> [Aim of the exercise] Below are the records; give again exactly the lines that run from the one with "Canteleu : En quoi consiste" through the last line.

Page-level text extractions
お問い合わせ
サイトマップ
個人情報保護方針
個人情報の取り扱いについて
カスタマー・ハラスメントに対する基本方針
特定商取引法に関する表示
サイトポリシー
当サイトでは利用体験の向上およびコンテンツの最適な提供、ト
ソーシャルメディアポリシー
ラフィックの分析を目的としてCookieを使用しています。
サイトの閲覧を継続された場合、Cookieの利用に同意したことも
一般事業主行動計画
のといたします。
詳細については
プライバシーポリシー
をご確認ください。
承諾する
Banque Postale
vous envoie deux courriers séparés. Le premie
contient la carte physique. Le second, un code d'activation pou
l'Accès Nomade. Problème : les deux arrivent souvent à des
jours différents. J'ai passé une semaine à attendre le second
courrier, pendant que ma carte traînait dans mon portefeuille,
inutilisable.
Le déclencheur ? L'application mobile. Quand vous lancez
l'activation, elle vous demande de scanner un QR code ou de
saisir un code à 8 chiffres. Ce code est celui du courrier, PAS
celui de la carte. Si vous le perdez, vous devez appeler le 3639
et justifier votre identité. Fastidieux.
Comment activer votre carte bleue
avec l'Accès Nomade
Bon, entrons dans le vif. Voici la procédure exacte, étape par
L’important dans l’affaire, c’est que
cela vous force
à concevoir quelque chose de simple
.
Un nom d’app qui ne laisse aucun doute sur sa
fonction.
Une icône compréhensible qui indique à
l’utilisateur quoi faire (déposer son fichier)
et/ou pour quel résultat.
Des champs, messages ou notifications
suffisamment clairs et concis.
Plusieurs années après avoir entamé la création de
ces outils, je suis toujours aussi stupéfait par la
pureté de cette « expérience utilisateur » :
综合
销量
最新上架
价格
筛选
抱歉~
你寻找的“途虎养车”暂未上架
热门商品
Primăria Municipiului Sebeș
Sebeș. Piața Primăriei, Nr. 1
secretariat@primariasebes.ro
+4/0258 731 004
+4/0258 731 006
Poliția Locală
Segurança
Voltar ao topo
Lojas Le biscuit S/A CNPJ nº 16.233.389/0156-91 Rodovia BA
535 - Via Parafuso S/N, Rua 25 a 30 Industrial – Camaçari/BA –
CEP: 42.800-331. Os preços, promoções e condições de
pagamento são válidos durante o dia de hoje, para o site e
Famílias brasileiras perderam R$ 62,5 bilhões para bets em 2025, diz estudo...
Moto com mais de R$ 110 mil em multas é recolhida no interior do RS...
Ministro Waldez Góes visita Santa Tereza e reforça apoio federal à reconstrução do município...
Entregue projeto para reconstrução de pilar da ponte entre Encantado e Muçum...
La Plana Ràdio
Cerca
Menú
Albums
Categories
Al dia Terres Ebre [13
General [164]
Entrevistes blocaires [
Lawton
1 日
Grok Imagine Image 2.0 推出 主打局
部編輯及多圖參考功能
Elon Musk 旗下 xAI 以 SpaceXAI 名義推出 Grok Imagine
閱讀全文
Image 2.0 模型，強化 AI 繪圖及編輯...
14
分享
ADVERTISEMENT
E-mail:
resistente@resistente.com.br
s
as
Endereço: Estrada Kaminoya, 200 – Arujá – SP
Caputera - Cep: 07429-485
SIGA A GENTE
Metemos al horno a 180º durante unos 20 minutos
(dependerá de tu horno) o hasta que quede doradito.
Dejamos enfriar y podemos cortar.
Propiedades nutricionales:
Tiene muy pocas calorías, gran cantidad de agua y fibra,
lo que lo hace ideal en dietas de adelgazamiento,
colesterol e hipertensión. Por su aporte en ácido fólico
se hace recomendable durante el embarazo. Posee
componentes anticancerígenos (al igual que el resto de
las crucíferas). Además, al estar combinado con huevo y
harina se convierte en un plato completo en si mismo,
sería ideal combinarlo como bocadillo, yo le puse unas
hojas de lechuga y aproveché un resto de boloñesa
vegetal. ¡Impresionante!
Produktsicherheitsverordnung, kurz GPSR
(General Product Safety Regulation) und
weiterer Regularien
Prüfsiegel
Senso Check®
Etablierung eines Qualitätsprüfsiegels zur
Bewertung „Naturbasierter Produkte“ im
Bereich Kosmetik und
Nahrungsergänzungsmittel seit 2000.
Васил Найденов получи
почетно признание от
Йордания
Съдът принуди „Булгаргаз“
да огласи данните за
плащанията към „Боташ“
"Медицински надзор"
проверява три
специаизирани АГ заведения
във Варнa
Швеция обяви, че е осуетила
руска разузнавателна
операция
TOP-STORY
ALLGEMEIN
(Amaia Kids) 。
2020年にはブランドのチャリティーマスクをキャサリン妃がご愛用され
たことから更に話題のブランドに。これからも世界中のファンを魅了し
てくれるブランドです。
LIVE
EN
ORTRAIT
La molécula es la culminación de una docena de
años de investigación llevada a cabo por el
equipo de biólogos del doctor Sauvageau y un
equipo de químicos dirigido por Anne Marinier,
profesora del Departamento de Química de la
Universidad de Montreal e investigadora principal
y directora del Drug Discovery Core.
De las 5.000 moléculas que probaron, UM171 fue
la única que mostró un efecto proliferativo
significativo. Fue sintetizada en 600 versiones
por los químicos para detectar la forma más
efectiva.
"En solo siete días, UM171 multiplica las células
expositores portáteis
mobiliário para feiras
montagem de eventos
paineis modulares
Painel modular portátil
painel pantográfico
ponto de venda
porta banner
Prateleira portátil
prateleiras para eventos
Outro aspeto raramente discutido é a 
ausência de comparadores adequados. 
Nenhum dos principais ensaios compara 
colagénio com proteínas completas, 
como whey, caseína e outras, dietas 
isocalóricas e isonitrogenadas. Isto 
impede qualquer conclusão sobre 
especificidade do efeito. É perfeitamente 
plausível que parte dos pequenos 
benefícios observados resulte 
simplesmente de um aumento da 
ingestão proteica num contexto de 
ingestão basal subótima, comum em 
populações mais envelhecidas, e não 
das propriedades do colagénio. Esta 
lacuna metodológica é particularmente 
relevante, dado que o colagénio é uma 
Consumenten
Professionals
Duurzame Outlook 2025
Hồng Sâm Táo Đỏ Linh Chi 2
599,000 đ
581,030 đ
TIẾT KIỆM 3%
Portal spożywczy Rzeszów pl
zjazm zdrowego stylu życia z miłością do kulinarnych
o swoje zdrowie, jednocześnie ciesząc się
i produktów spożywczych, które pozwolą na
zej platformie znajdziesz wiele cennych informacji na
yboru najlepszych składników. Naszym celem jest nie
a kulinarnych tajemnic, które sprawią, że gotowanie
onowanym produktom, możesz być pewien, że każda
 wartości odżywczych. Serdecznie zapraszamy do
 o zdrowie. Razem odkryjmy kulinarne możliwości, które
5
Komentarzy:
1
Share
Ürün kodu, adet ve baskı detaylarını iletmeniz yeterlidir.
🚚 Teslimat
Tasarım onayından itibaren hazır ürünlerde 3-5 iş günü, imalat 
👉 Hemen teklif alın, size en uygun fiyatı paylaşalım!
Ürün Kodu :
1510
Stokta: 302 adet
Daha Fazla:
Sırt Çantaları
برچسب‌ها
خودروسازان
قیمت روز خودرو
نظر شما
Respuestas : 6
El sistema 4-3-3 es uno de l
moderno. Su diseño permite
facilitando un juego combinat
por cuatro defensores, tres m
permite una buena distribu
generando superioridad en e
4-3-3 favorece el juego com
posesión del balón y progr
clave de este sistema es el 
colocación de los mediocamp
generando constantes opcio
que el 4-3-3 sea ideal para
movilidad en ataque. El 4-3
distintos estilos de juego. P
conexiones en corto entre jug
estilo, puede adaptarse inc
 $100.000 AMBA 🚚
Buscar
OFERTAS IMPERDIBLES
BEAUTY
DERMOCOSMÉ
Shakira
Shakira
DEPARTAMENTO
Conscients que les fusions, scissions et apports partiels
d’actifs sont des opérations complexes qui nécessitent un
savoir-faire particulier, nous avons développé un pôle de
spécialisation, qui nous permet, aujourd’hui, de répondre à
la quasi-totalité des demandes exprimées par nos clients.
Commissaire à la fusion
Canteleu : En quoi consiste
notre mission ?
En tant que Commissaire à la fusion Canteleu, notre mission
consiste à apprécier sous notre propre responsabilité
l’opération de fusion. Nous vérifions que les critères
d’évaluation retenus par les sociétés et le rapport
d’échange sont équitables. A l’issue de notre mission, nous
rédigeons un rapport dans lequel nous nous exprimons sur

> [Task result]
Canteleu : En quoi consiste
notre mission ?
En tant que Commissaire à la fusion Canteleu, notre mission
consiste à apprécier sous notre propre responsabilité
l’opération de fusion. Nous vérifions que les critères
d’évaluation retenus par les sociétés et le rapport
d’échange sont équitables. A l’issue de notre mission, nous
rédigeons un rapport dans lequel nous nous exprimons sur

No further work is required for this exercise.